Una domanda che se ne porta dietro molte altre. L’impianto, di chi è? Della ditta produttrice o dell’impiantato? L’azienda proprietaria rispetta la protezione dei dati generati dall’organismo? Può fare degli update senza consenso? Quali sono i limiti del copyright o dei brevetti associati all’impianto? Domande destinate a rimanere senza risposta quando, come sottolinea Marco Preuss di Kaspersky, le tecnologie di augmentation che potenziano sensi e percezione non sono solo dispositivi medici. Secondo il ricercatore ci vorrà molto tempo per capirlo e per questo i fornitori di tecnologia dovranno spingere il processo di individuazione di regole e standard.
Queste domande non sono nuove
Le riflessioni relative al potenziamento biologico ripercorrono almeno 30 anni di dibattito, dalle cyberstrategie prostetiche di Stelarc al ruolo delle tecnologie dell’intelligenza di Pierre Lévy e al successo del Partito Transumanista di Istvan Zoltan che, immaginando un futuro di esseri potenziati dalla tecnologia, predica il potenziamento umano per sconfiggere morte e malattie. Un futuro che è già presente.
Così tanto presente da porci serie domande su come evolverà il nostro già stretto rapporto con la tecnologia. A cominciare dal fatto che ogni dispositivo artificiale può essere hackerato. Incluse le protesi che sono connesse in rete e la cui sicurezza è fondamentale.

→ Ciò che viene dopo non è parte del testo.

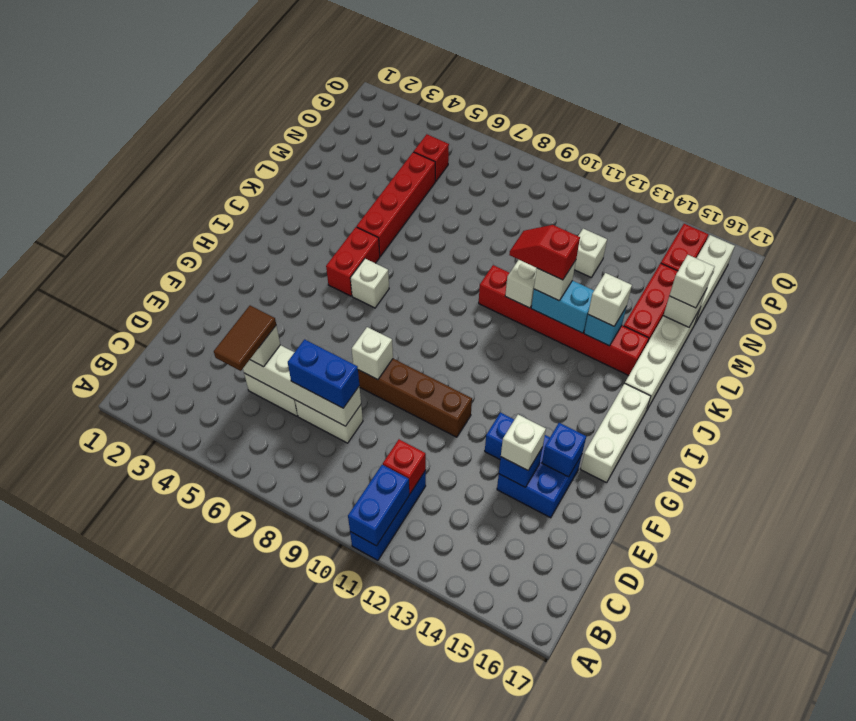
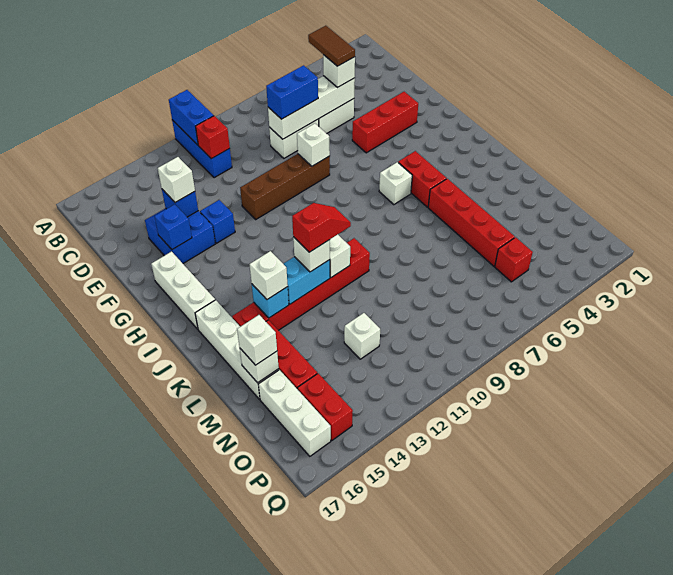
none -> red brick F3:F5 level 1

Come ha detto Modesta, che sente “di aver bisogno di una sorta di maggiore sicurezza, per il rapporto intimo che tutti abbiamo con la tecnologia”, e che “ci obbliga”, secondo David Jacoby di Kaspersky, a farlo prima di immettere nuove tecnologie sul mercato: “Se non ci pensiamo oggi dovremo pensarci domani”, visto che nel futuro prossimo queste tecnologie saranno economiche e disponibili a tutti.
Anche oggi le aziende connettono ogni tipo di dispositivo come i pc, le auto e le tv, ma il rischio di un hackeraggio non voluto – di un organo o di un arto artificiali – è chiaramente un rischio che non possiamo permetterci di correre.